§ **НАБОР ЗАДАНИЙ**:
A. Согласуются ли с фрагментом о начертании знака SS следующие утверждения: (i) угловатый знак соответствовал германской руне «победа»; (ii) на черных флажках детских отрядов было два угловатых значка молнии; (iii) на трансформаторных будках этот значок помещали на синем фоне? Для каждого утверждения ответьте «да» или «нет» и дословно процитируйте решающие слова фрагмента.
B. Допишите фрагмент о начертании знака SS, продолжив его сразу после последнего предложения.

Лишь вынужденно я изображаю здесь аббревиатуру SS буквами с нормальным округлым начертанием. В гитлеровскую эпоху в наборных ящиках типографий и на клавиатурах служебных пишущих машинок имелся для этого особый угловатый знак. Он соответствовал германской руне «победа» и был разработан как воспоминание о ней. Но помимо этого он имел связь и с экспрессионизмом.
Среди солдатских выражений времен Первой мировой войны встречалось прилагательное «четкий»[73]. «Четким» может быть лихое воинское приветствие, приказ, обращение — все, что выражает энергичное движение подтянутого и дисциплинированного солдата. Это слово может быть отнесено и к форме, присущей экспрессионистской живописи и экспрессионистской поэзии. Безусловно, «четкость» — это первое, что приходило на ум человеку, не отягощенному филологическими знаниями, при виде нацистских отрядов SS. Но был здесь и другой момент.
Задолго до появления эсэсовской символики этот значок на красном фоне можно было увидеть на трансформаторных будках, под ним надпись: «Внимание! Высокое напряжение!» Здесь угловатое S явно было стилизованным изображением молнии — этого излюбленного нацистского символа, за которым стояло представление о сгустке энергии и мгновенности разряда. Следовательно, значок SS вполне можно было толковать и как непосредственное изображение, художественный образ молнии. При этом удвоенная линия могла интерпретироваться как удвоенная сила; кстати, на черных флажках детских отрядов был только один угловатый значок молнии, как бы половинка SS.
Часто при создании той или иной формы (в процессе вполне бессознательном) действуют одновременно несколько причин, и здесь, мне кажется, тот самый случай: SS — это и образ, и абстрактный письменный знак, это прорыв границ в сторону живописи, это пиктограмма, возврат к чувственной реальности иероглифа.

§ **ПРЕДОСТАВЛЕННЫЕ ЗАПИСИ**:
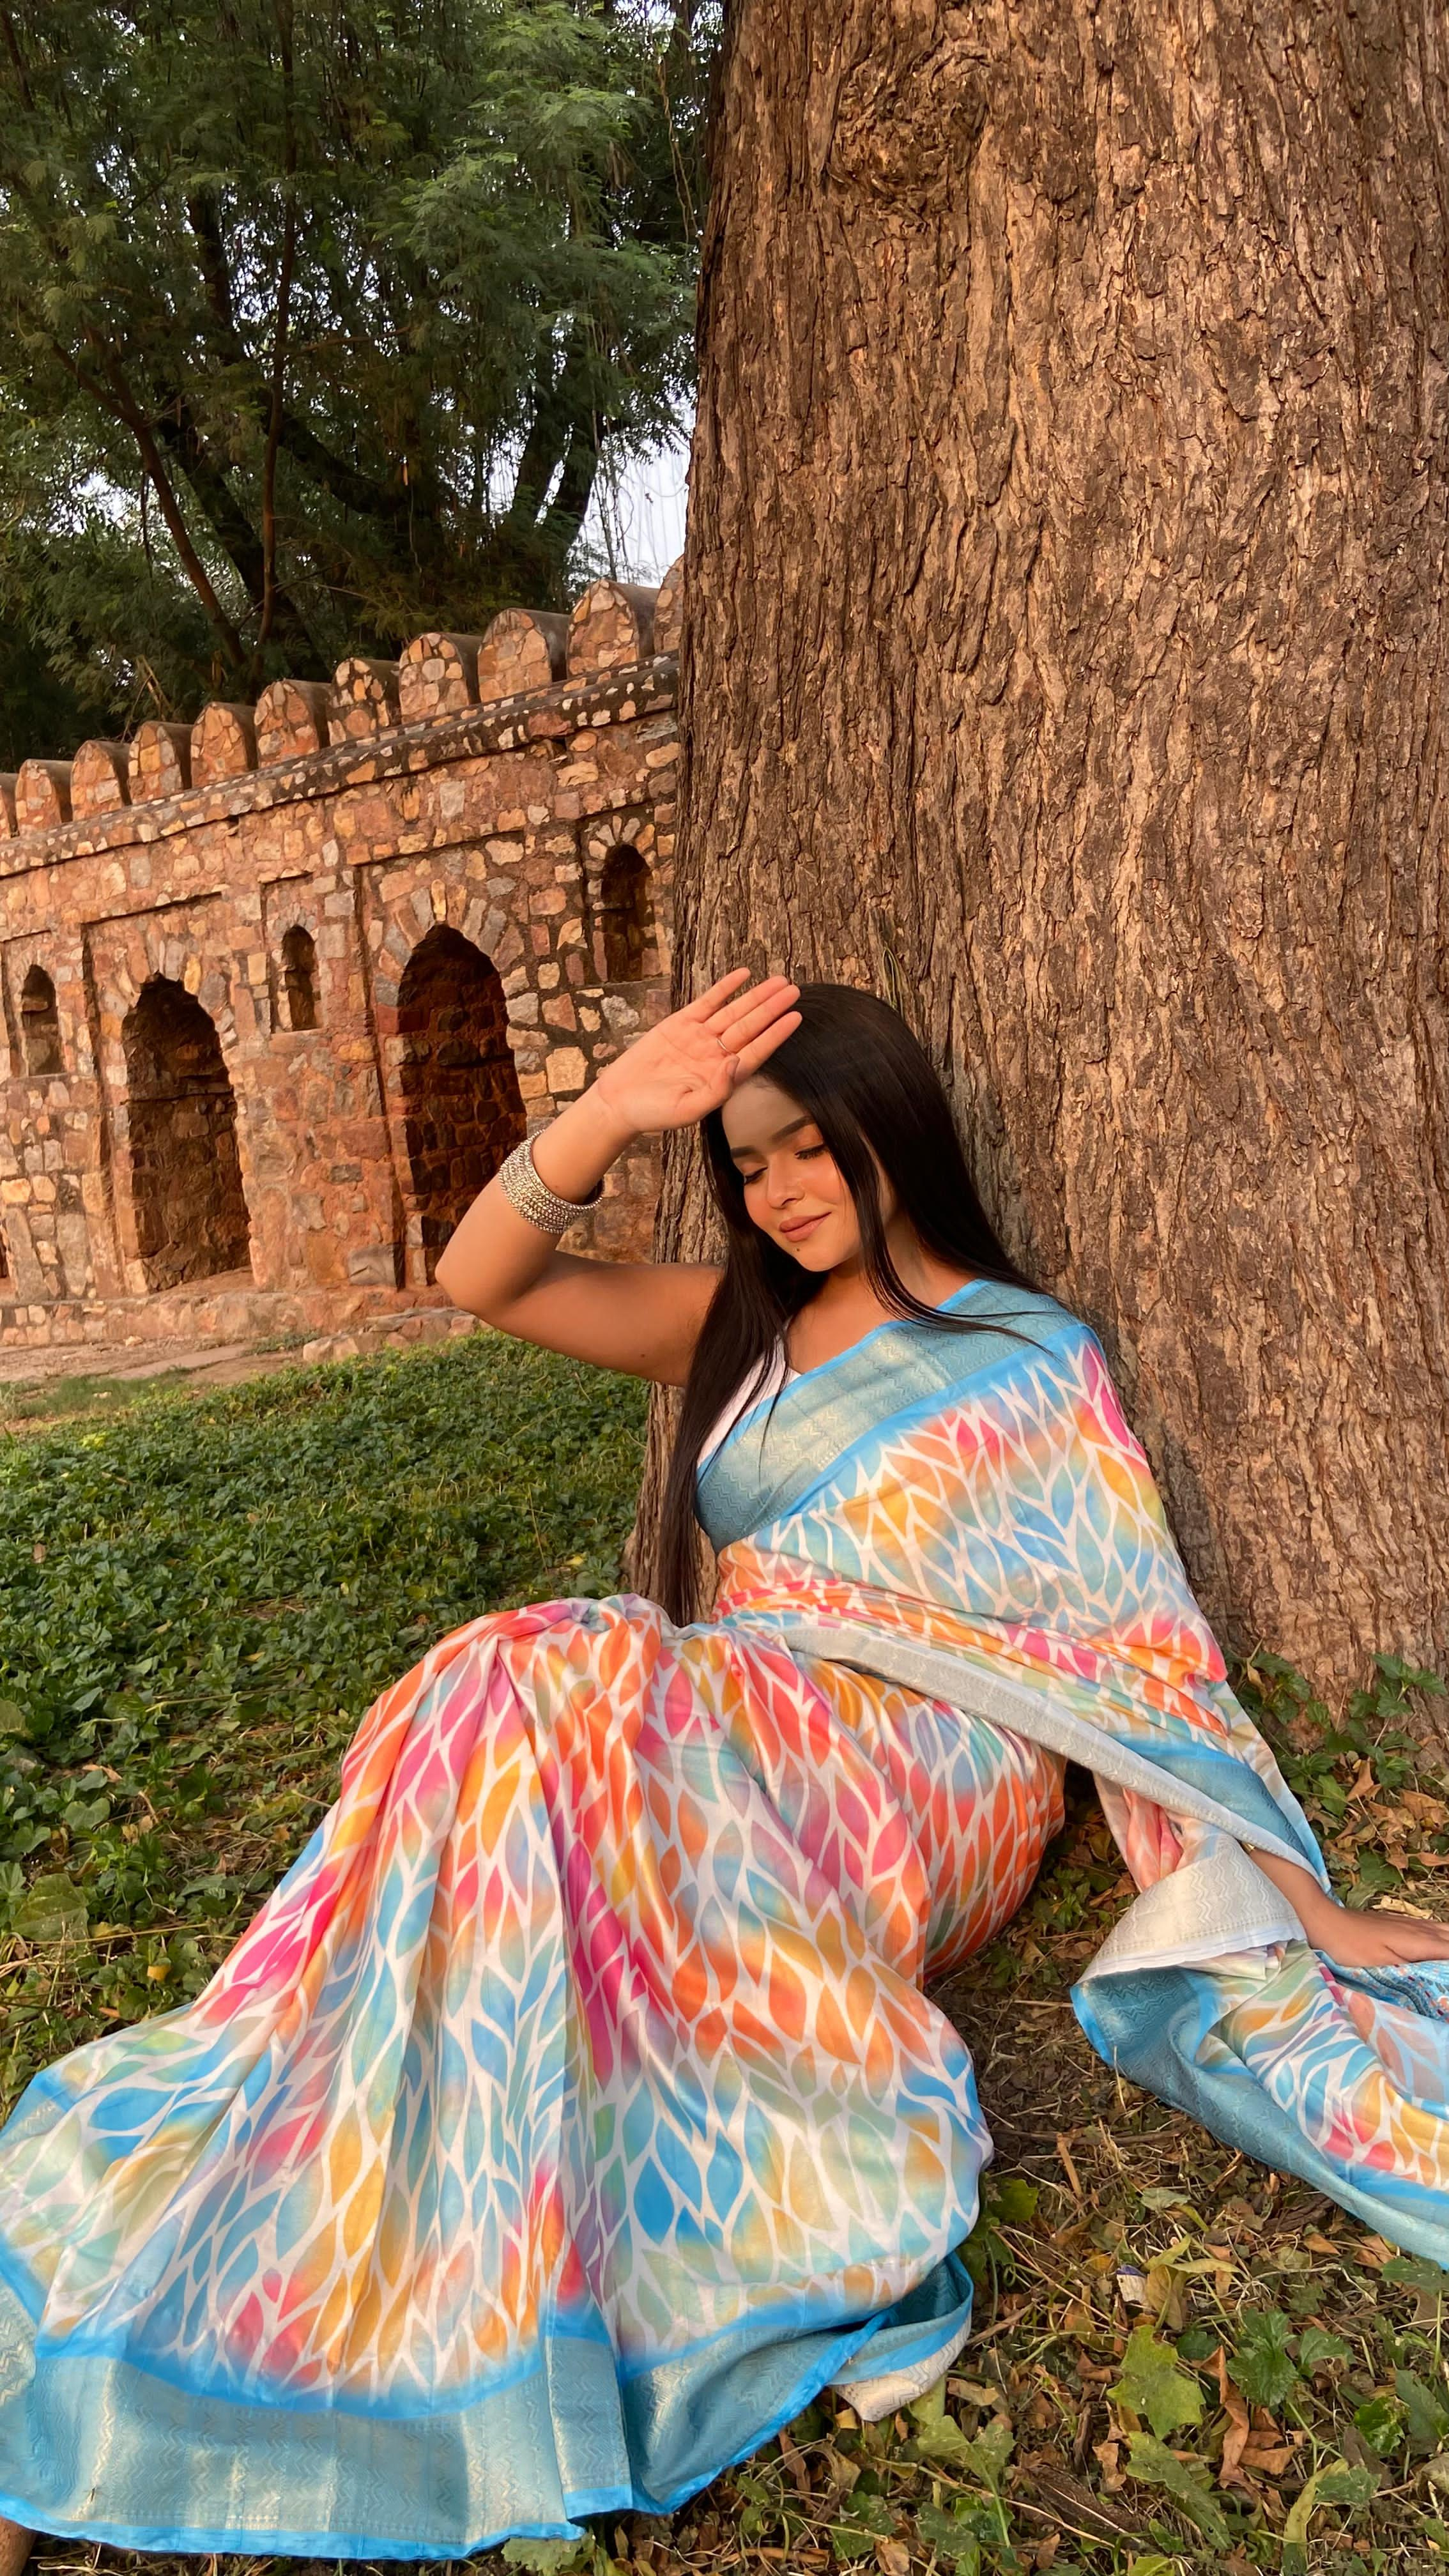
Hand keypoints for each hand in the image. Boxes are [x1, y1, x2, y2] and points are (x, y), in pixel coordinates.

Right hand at [592, 969, 800, 1135]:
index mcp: (723, 1077)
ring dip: (756, 996)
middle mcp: (715, 1054)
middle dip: (772, 1008)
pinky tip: (743, 975)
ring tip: (779, 981)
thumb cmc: (654, 1114)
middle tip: (794, 990)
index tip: (796, 1017)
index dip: (777, 1034)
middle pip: (750, 1027)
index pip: (757, 1051)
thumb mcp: (688, 1110)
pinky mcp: (680, 1024)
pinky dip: (725, 988)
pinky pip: (708, 1002)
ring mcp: (699, 1037)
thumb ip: (716, 1090)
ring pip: (734, 1012)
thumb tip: (735, 1063)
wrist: (619, 1101)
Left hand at [1253, 1848, 1448, 1972]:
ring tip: (1444, 1968)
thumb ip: (1413, 1971)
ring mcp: (1410, 1923)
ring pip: (1444, 1931)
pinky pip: (1433, 1929)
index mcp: (1417, 1940)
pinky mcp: (1400, 1923)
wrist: (1324, 1920)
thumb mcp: (1381, 1965)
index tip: (1447, 1985)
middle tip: (1446, 1981)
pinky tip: (1439, 1949)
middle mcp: (1418, 1928)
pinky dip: (1443, 1939)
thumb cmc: (1349, 1947)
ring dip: (1448, 1944)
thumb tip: (1436, 1978)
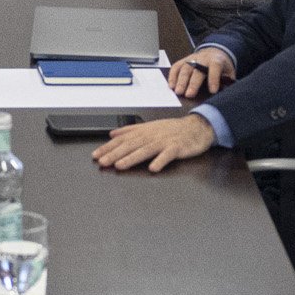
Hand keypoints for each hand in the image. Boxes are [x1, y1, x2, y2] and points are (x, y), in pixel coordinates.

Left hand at [91, 114, 215, 172]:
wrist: (198, 127)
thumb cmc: (173, 129)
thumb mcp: (150, 127)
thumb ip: (131, 130)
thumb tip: (112, 133)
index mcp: (144, 131)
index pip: (122, 139)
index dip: (108, 147)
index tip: (96, 155)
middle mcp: (152, 136)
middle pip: (131, 145)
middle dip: (115, 154)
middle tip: (102, 162)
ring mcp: (165, 141)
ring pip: (146, 150)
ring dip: (132, 158)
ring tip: (120, 165)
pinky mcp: (177, 148)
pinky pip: (168, 155)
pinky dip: (160, 160)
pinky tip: (153, 168)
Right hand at [169, 46, 234, 97]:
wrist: (214, 52)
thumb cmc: (221, 66)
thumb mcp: (229, 72)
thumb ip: (228, 81)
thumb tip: (224, 92)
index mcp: (216, 60)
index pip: (215, 68)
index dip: (214, 79)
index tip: (212, 91)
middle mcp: (203, 58)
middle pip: (197, 69)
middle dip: (193, 83)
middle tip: (189, 95)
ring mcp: (191, 59)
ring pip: (185, 68)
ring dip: (181, 81)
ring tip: (178, 92)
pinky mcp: (183, 61)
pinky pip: (176, 67)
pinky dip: (172, 76)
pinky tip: (171, 86)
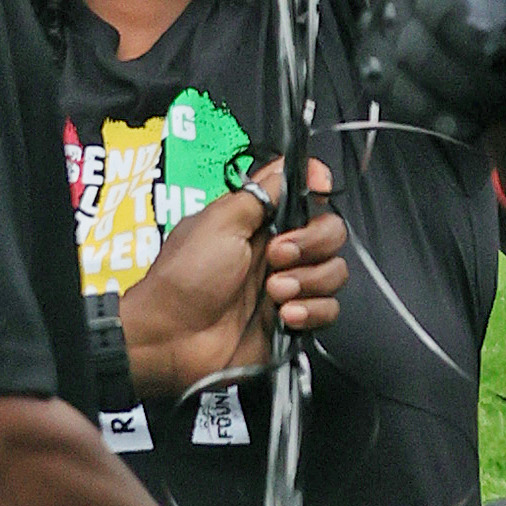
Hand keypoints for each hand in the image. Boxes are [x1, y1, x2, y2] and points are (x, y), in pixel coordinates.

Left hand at [124, 158, 346, 397]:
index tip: (316, 195)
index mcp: (262, 221)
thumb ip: (263, 191)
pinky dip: (311, 311)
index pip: (309, 194)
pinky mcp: (293, 322)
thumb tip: (300, 166)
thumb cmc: (183, 277)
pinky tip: (284, 316)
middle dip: (312, 242)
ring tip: (274, 292)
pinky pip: (328, 310)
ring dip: (308, 281)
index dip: (319, 192)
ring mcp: (289, 286)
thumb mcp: (220, 220)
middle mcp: (280, 251)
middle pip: (331, 232)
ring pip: (335, 271)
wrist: (170, 339)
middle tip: (277, 256)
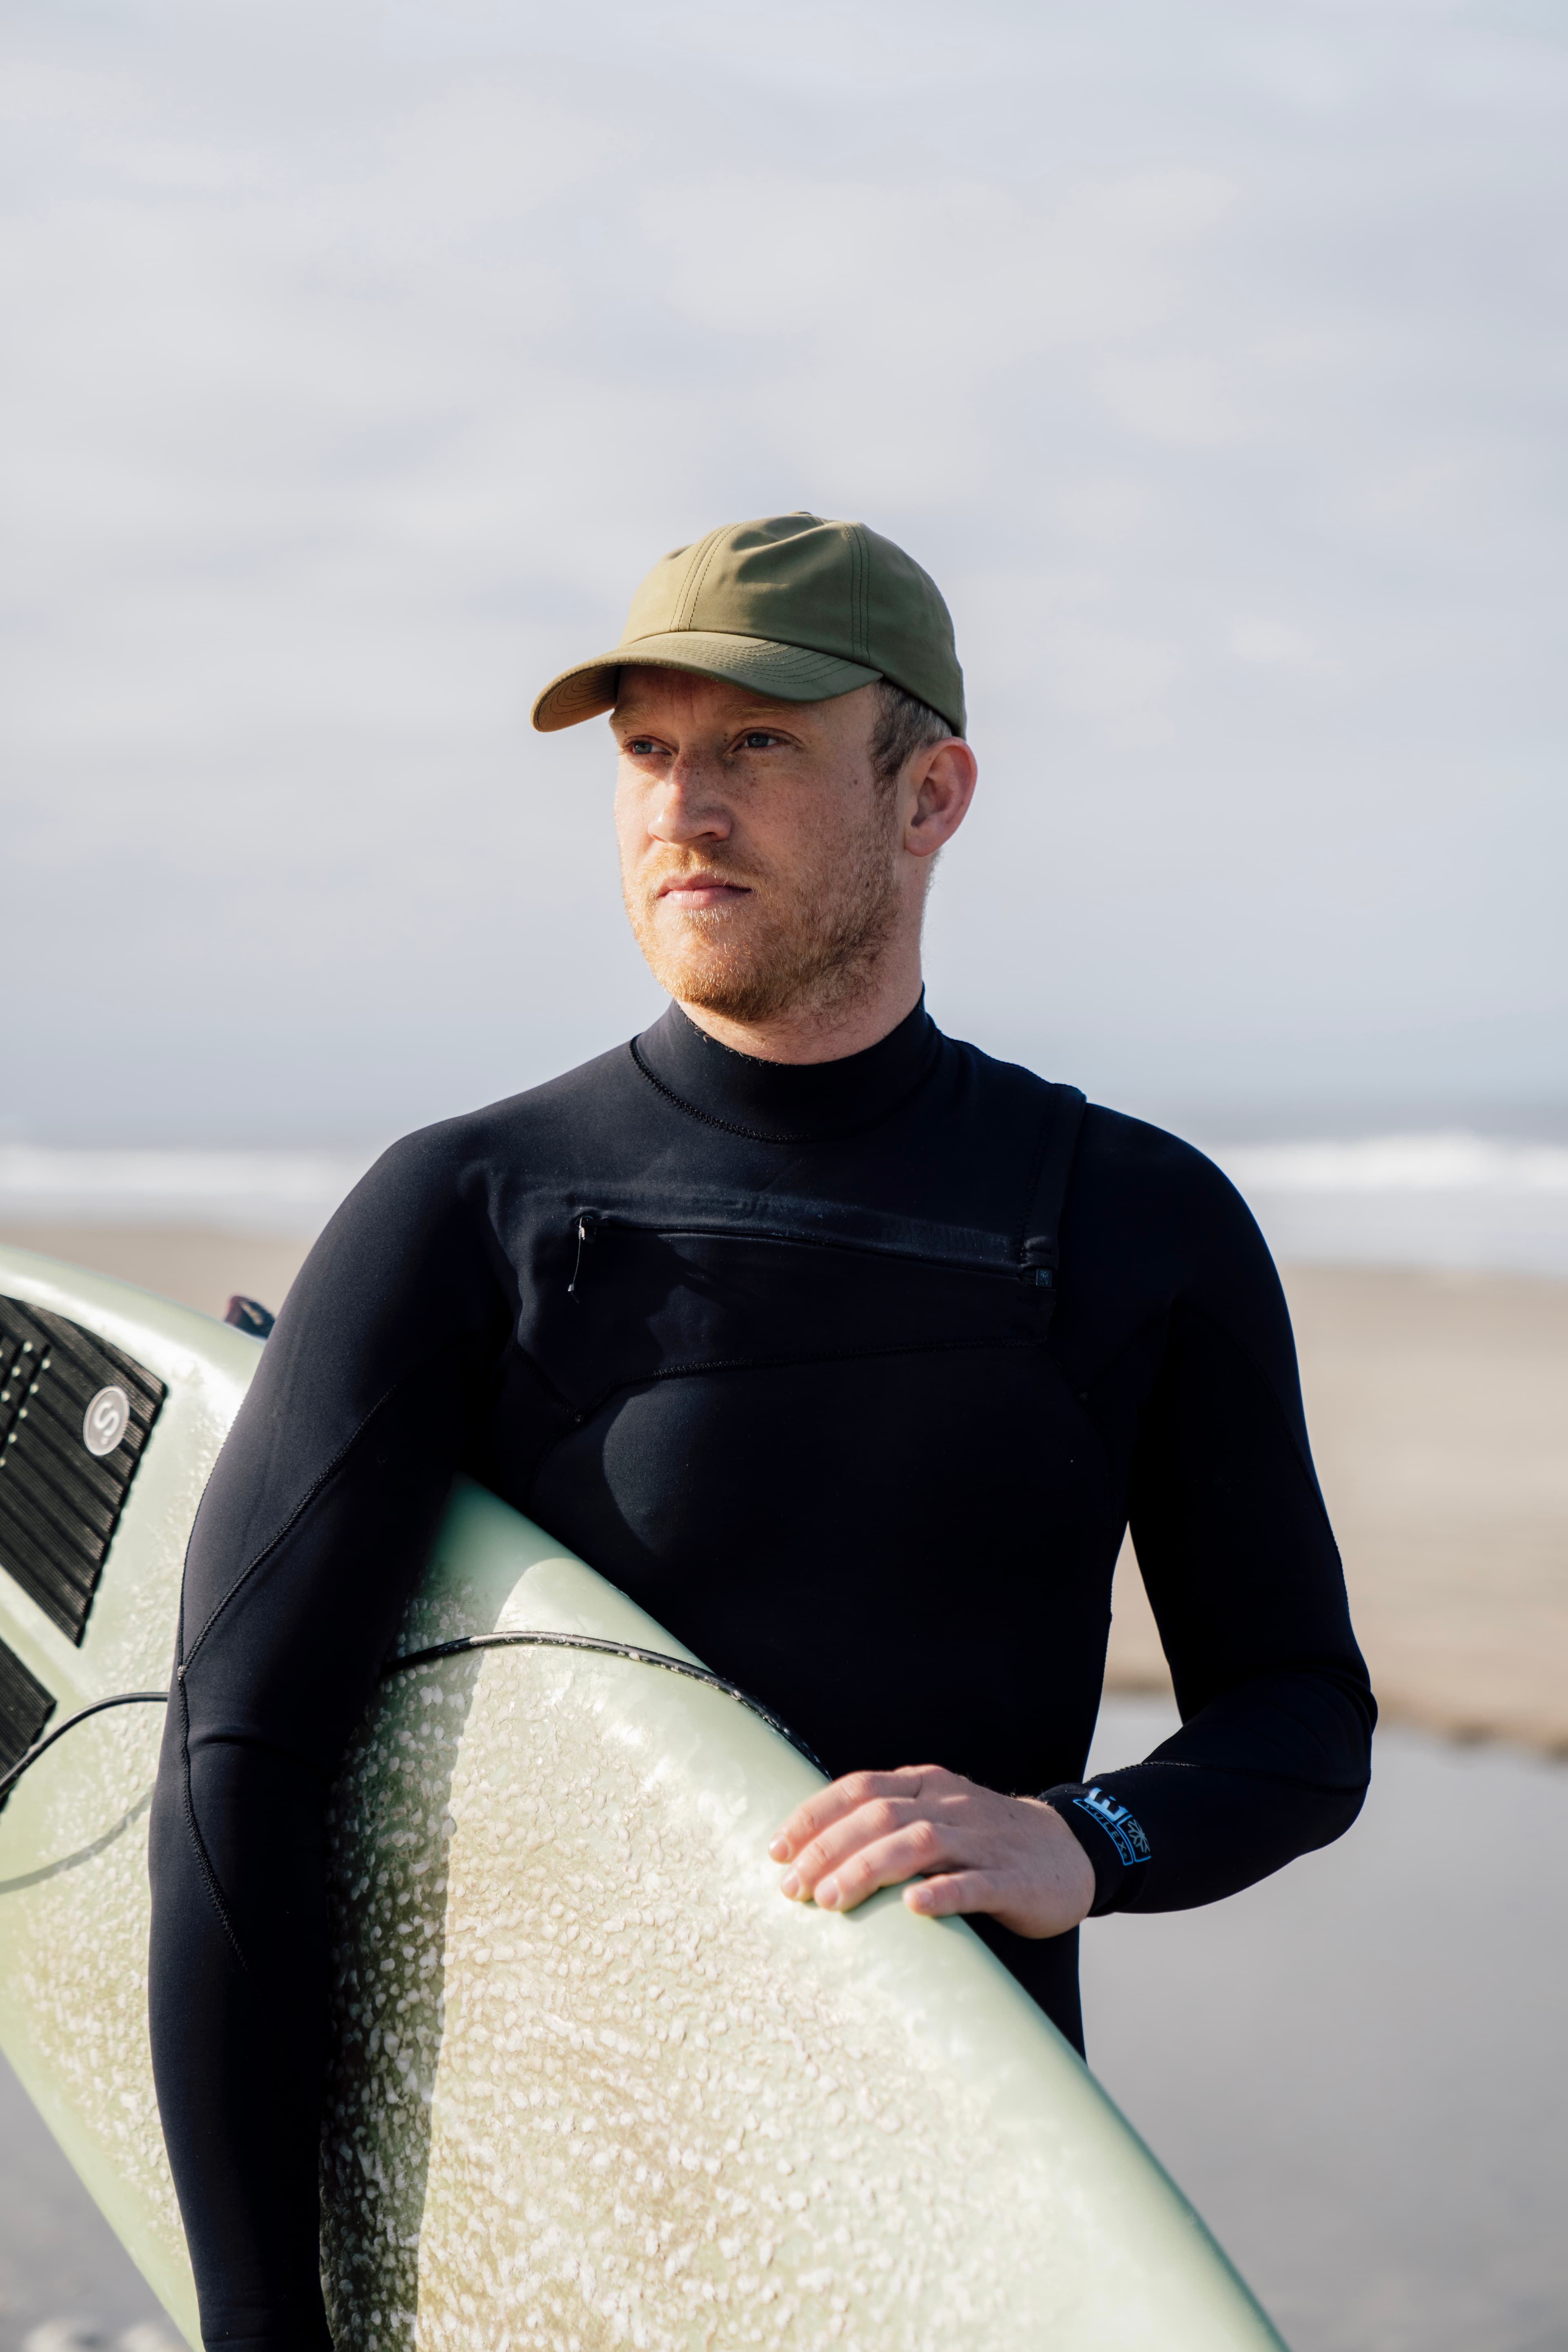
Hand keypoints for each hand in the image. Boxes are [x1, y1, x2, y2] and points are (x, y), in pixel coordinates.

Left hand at [768, 1764, 1095, 1937]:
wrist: (1074, 1851)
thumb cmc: (988, 1841)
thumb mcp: (939, 1815)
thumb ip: (889, 1823)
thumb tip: (816, 1849)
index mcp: (927, 1785)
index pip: (859, 1788)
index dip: (813, 1816)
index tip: (775, 1849)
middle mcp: (950, 1804)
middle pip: (879, 1814)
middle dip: (828, 1849)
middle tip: (792, 1887)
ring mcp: (983, 1841)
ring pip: (918, 1842)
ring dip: (867, 1869)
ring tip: (829, 1900)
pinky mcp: (1014, 1879)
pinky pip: (974, 1883)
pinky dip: (941, 1892)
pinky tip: (913, 1907)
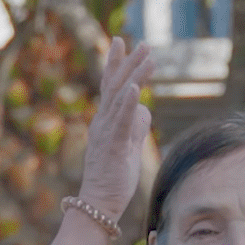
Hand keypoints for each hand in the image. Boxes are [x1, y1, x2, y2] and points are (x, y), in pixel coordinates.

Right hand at [76, 39, 154, 222]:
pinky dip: (127, 104)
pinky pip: (121, 122)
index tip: (120, 41)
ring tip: (146, 56)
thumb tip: (144, 108)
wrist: (98, 203)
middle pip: (114, 85)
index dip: (115, 63)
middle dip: (127, 62)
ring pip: (120, 98)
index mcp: (106, 122)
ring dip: (133, 75)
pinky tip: (133, 88)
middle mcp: (103, 122)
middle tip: (139, 41)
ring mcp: (106, 133)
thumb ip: (135, 126)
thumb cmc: (113, 178)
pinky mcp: (113, 146)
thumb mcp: (128, 146)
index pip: (111, 87)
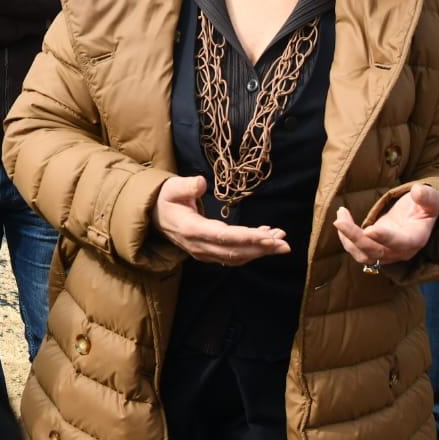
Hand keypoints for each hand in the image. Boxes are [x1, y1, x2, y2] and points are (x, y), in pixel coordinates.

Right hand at [153, 175, 287, 265]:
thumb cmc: (166, 199)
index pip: (222, 236)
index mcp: (191, 229)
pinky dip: (251, 250)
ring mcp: (204, 252)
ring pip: (236, 256)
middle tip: (284, 243)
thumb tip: (202, 183)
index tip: (268, 238)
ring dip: (259, 251)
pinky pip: (233, 255)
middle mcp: (199, 246)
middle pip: (234, 251)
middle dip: (260, 249)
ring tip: (281, 241)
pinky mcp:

§ **ОТВЕТЫ К ЗАДАНИЯМ**:
A.
(i) Да: «Он соответствовал германской руне «победа»».
(ii) Нет: «на черных флажках детских отрядов был только один угловатый значок молнии».
(iii) Нет: «этот значок на красном фоне можно было увидеть на трансформаторных будках».

B.
Первыми же, кто в Новое время прибег к такому выразительному средству, размывающему границы, были абсолютные антиподы самоуверенных экспрессионистов и национал-социалистов, — то были сомневающиеся декаденты, разрушители Я и морали. Гийом Аполлинер (поляк, родившийся в Риме, пылкий поэт, избравший Францию своей родиной, экспериментатор в области литературной формы) размещает буквы так, что они образуют рисунок. Предложение «зажженная сигара дымится» (un cigare allumé qui fume) набрано таким образом, что соответствующие литеры складываются в завиток дыма в конце выстроенных в прямую линию букв, составляющих слово «сигара».
В рамках LTI я воспринимаю четкую, угловатую форму аббревиатуры SS как связующее звено между образным языком плаката и собственно языком, в узком смысле этого слова. Но есть еще одно промежуточное звено такого типа, я имею в виду столь же лаконично изображенный перевернутый факел, древнегерманскую руну расцвета и увядания. Символом бренности этот значок служил только в газетных извещениях о смерти, заменяя традиционный христианский крест, тогда как в нормальном положении стилизованный факел не только занял место звездочки в извещениях о рождении, но и нашел применение в штемпелях аптекарей и булочников. Естественно предположить, что обе эти руны могли бы войти в наш быт, как и значок SS, поскольку они так же хорошо вписываются в тенденции к подчеркиванию чувственного элемента и тевтонского духа. Но этого не произошло.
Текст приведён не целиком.